◆ Tasks:
- 1) List the usernames of everyone who posted in the fan-wiring thread.
- 2) Rewrite the part of the fan-wiring thread starting with "## chiahead (Dec" and going on through "fan for instance.", putting "canopy" in place of "hood".

◆ Source text:
══════

# How to wire PC fans to cool a light fixture?



## Burks (May 25, 2006)

I've finally got my shop light fixtures finished and have four extra PC fans just sitting around. With overdriving the fixtures I want a fan to blow on the bulbs and one on each ballast. Figured I'd mount them off the fixture to make removal easier. Pleanty of room in the canopy.

How would I go about wiring this up? Any helpful topics/websites/quotes? I've searched but came up empty handed.

Thank you all!


----------



## hoppycalif (Apr 7, 2005)

Those little fans are almost always 12 volt DC motors, so wiring them means connecting them to a 12 volt, preferably variable voltage, power supply. The fans will run clockwise with the wires hooked one way and if the wires are reversed they will run counterclockwise. That's about my total knowledge about them, and it has been sufficient to hook up a couple with no problems. The type of power supply needed is: RadioShack.com - Power & Batteries: Adapters: AC (Home) adapters: 3-12VDC/800mA Regulated AC-to-DC Adapter


----------



## JERP (Feb 4, 2003)

Hoppy has it right. Only thing I'd add is that the fan runs fastest at 12V, and you can slow it down by running it at less than 12V. It's an obvious distinction that is only important if the fan is too loud. Running a fan at half speed will make it much quieter, just like a house fan.


----------



## chiahead (Dec 18, 2004)

they do make a 120v pc fan. That would make it easier then you could just usse the same feed wires that turn your ballast on. that way it will run whenever the lamps are on. If not then you can buy voltage transformers that will convert 120v AC to 12v DC. Besides the ones mentioned that actually plug unto the wall, you can buy some that will go inside the hood and wire up to the cord wiring. Its rather easy and if you have questions just send me a pm.


----------



## DWIZUM (Jun 8, 2006)

I like the DC fans because you can vary the voltage to get different speeds, as already mentioned. This is nice if you've got more fan than you need, since you can just throw a 9v transformer on a 12v fan for instance.

Or to get even more advanced, put a termistor on it and walla, you have a temperature-controlled fan that will blow harder or softer depending on the temperature in your hood.


----------

══════

◆ Data segment:

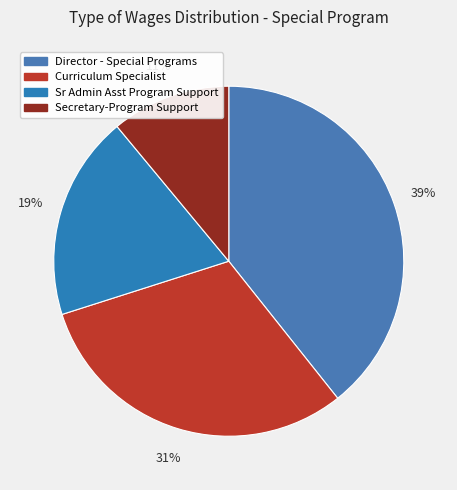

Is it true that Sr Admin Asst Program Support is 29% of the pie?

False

══════

◆ Solutions for each task:
- 1) Burks, hoppycalif, JERP, chiahead, DWIZUM

- 2)
## chiahead (Dec 18, 2004)

they do make a 120v pc fan. That would make it easier then you could just usse the same feed wires that turn your ballast on. that way it will run whenever the lamps are on. If not then you can buy voltage transformers that will convert 120v AC to 12v DC. Besides the ones mentioned that actually plug unto the wall, you can buy some that will go inside the canopy and wire up to the cord wiring. Its rather easy and if you have questions just send me a pm.


----------



## DWIZUM (Jun 8, 2006)

I like the DC fans because you can vary the voltage to get different speeds, as already mentioned. This is nice if you've got more fan than you need, since you can just throw a 9v transformer on a 12v fan for instance.